▸ Task directions:
Pick the lines holding the string "Mise" out of the records and copy them.

▸ Data:
********

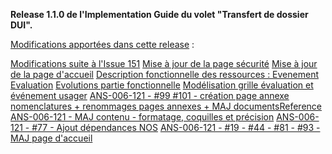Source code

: **Release 1.1.0 de l'Implementation Guide du volet "Transfert de dossier DUI".**

[Modifications apportées dans cette release](https://github.com/ansforge/IG-fhir-medicosocial-transfert-donnees-dui/pulls?q=is%3Apr+is%3Aclosed+milestone%3A1.1.0-ballot) :

[Modifications suite à l'Issue 151](https://github.com/ansforge/IG-fhir-medicosocial-transfert-donnees-dui/pull/153)
[Mise à jour de la page sécurité](https://github.com/ansforge/IG-fhir-medicosocial-transfert-donnees-dui/pull/148)
[Mise à jour de la page d'accueil](https://github.com/ansforge/IG-fhir-medicosocial-transfert-donnees-dui/pull/147)
[Description fonctionnelle des ressources : Evenement Evaluation](https://github.com/ansforge/IG-fhir-medicosocial-transfert-donnees-dui/pull/146)
[Evolutions partie fonctionnelle](https://github.com/ansforge/IG-fhir-medicosocial-transfert-donnees-dui/pull/126)
[Modélisation grille évaluation et événement usager](https://github.com/ansforge/IG-fhir-medicosocial-transfert-donnees-dui/pull/123)
[ANS-006-121 - #99 #101 - création page annexe nomenclatures + renommages pages annexes + MAJ documentsReference](https://github.com/ansforge/IG-fhir-medicosocial-transfert-donnees-dui/pull/103)
[ANS-006-121 - MAJ contenu - formatage, coquilles et précision](https://github.com/ansforge/IG-fhir-medicosocial-transfert-donnees-dui/pull/102)
[ANS-006-121 - #77 - Ajout dépendances NOS](https://github.com/ansforge/IG-fhir-medicosocial-transfert-donnees-dui/pull/95)
[ANS-006-121 - #19 - #44 - #81 - #93 - MAJ page d'accueil](https://github.com/ansforge/IG-fhir-medicosocial-transfert-donnees-dui/pull/94)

********

▸ Finished task:
[Mise à jour de la page sécurité](https://github.com/ansforge/IG-fhir-medicosocial-transfert-donnees-dui/pull/148)
[Mise à jour de la page d'accueil](https://github.com/ansforge/IG-fhir-medicosocial-transfert-donnees-dui/pull/147)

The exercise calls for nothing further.